_Exercise prompt_: Check every line of the listing below for "planes", and report how many lines have it, as a number with nothing more.
......
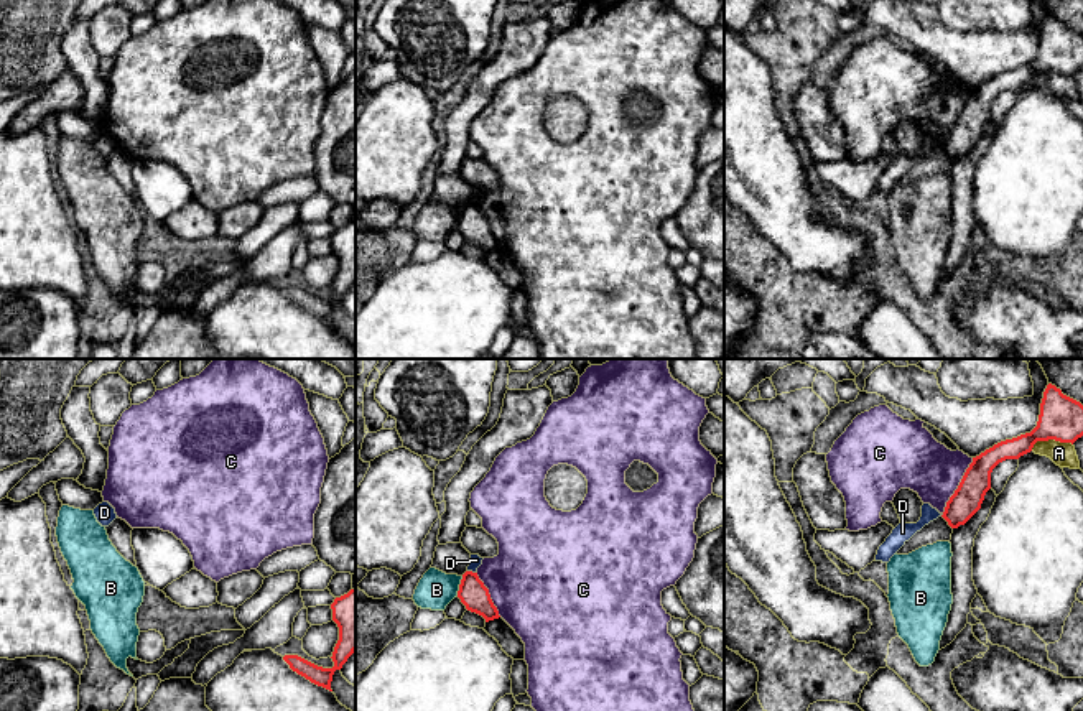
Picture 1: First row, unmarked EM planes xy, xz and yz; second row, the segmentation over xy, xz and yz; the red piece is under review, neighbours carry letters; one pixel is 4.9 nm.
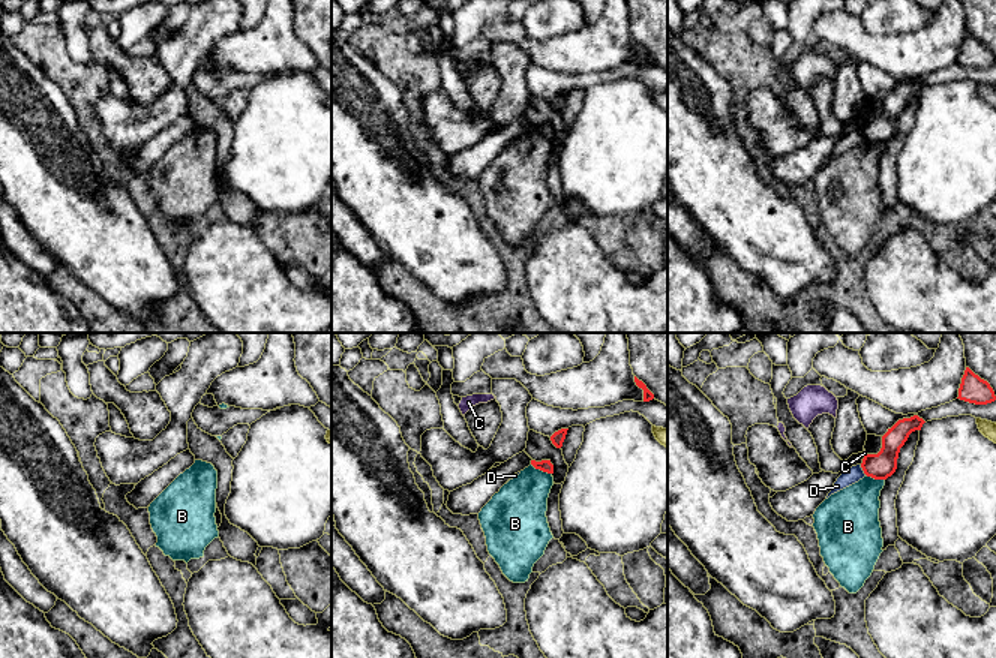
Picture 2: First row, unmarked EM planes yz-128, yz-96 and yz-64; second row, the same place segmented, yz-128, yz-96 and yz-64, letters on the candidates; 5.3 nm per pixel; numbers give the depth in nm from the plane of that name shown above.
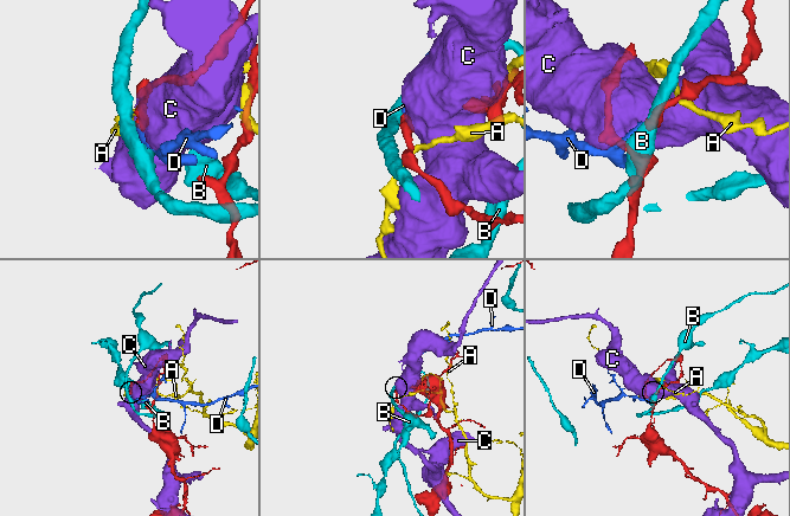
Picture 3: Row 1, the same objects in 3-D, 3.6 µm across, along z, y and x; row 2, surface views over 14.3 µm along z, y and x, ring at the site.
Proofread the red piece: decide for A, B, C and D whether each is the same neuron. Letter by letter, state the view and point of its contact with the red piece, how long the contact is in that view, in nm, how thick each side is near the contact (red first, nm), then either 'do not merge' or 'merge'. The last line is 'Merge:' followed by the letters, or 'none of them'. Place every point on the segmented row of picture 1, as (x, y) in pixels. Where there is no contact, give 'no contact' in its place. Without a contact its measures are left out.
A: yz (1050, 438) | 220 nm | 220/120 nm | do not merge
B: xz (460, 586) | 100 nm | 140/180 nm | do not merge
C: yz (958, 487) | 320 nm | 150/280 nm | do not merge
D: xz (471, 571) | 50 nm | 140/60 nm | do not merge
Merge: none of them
......
_Solution to the exercise_: 2